On 30 March 2023, there were two judgments of the CJEU in which it ruled on the taxation of activities carried out by Polish local government units. The judgments concerned the installation by a municipality of renewable energy sources on residents’ properties (C-612/21) and the implementation by a municipality of a programme to remove asbestos from residents’ properties (C-616/21). The substance of these judgments calls into question much of the tax ruling practice of the Polish tax authorities.
A fight with the tax authorities (or perhaps a fight between the tax authorities and local governments?)
The first case concerned the taxation of EU subsidies earmarked for the installation by the Ciechanów municipality and partner municipalities of photovoltaic panels, heat pumps and solar collectors on residents’ properties. The value of the investment amounted to over PLN 11 million. Residents who joined the project undertook to cover 25% of the value of the installation, with the rest of the costs covered thanks to EU funding.
The second case involved the municipality implementing an asbestos removal programme. The municipality, using the services of a selected contractor, undertook the removal of products and waste containing asbestos from buildings.
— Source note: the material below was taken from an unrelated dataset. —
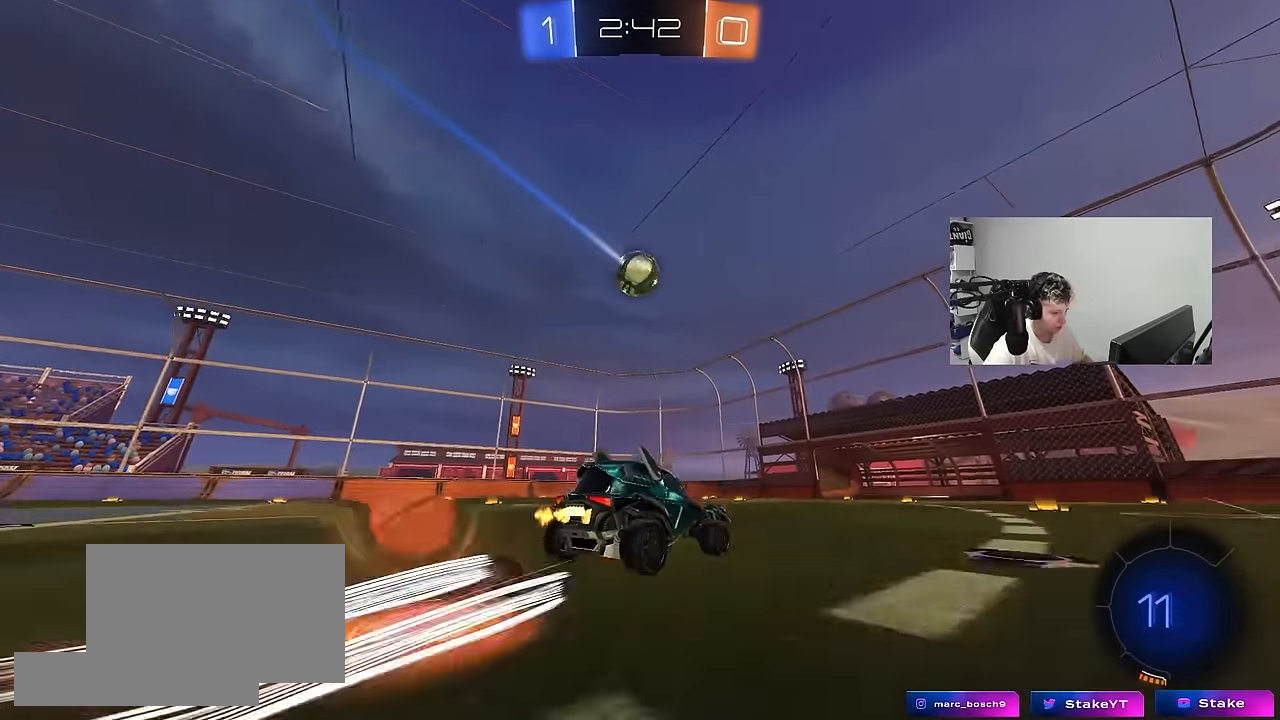
{"keys": ["a", "shift"], "mouse": [], "events": [[34, "mouse_right", "up"], [100, "mouse_right", "down"], [150, "s", "down"], [150, "w", "up"], [234, "mouse_left", "up"], [284, "mouse_right", "up"], [434, "s", "up"]]}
In this situation, property owners did not bear any costs, as the municipality received funds for this purpose from the Provincial Fund for Environmental Protection and Water Management.
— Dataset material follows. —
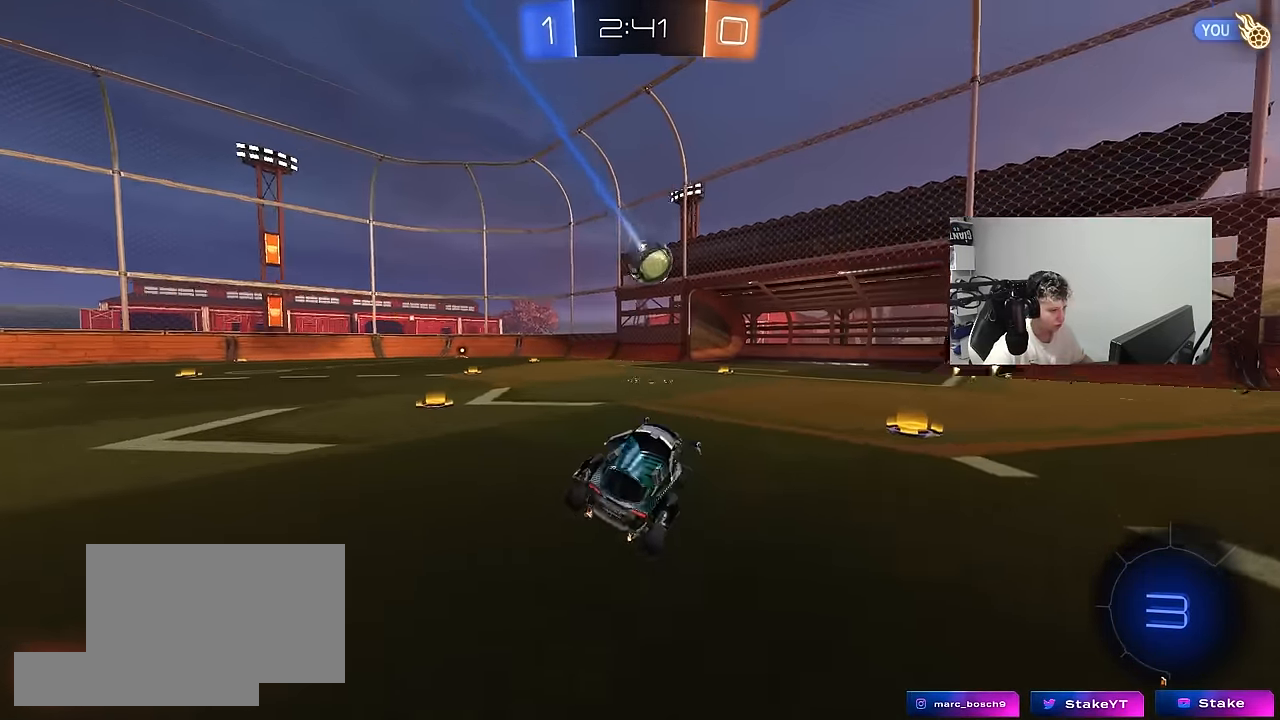
{"keys": ["a", "shift", "w"], "mouse": ["left", "right"], "events": [[34, "w", "down"], [84, "a", "down"], [267, "a", "up"], [317, "mouse_left", "down"], [317, "mouse_right", "down"], [367, "a", "down"], [417, "mouse_right", "up"], [417, "shift", "down"], [467, "mouse_right", "down"]]}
The attorneys applied for an individual tax ruling on behalf of the municipalities, claiming that with regard to the implementation of RES, the municipality is not a VAT taxpayer, as these activities cannot be considered to be business activities. For this reason, the amounts due from the subsidy and from residents are not subject to VAT. The Director of National Fiscal Information in both cases disagreed with the position presented by the applicants. In the opinion of the tax office, municipalities are VAT taxpayers when implementing the aforementioned initiatives. The Provincial Administrative Court in Warsaw dismissed each of the complaints filed against the tax ruling, and as a result of the cassation complaints filed, the Supreme Administrative Court referred preliminary questions to the CJEU.
The CJEU agreed with the municipalities
In case C-612/21, the Court stated that the implementation by local authorities of projects for the installation of renewable energy systems is not an economic activity and therefore their activities are not subject to VAT. The installation of RES systems cannot be qualified as a taxable supply of goods and services if the activity is not intended to generate regular income and most of the costs are covered by public funds.
In Case C-616/21, the Court also held that it is not an economic activity for a municipality to contract out to an undertaking the removal of asbestos and the collection of products and waste containing asbestos. This does not constitute a supply of services and is paid for entirely out of public funds, so no VAT is payable here either.
Both rulings have important consequences for local authorities. Since activities performed by them within the framework of this type of projects are not subject to the provisions of the VAT Act, neither the subsidy nor the surcharge of residents will be subject to taxation (it should be remembered that the amount of the subsidy, as a rule, affects the VAT taxable base). As a result, local government units may lose the right to deduct input VAT on investment expenditures incurred by them, and on the part of those units which originally made the taxation, an overpayment in output VAT may arise and they may have the right to claim an overpayment. In such a situation, it will also affect the obligation to make a VAT adjustment, and there may also be an opportunity on the part of residents to recover the tax included in the fee for the installation of RES installations. It should be taken into account that these issues were not directly subject to the Court’s decision, so they should be analysed on a procedural and financial level on a case-by-case basis.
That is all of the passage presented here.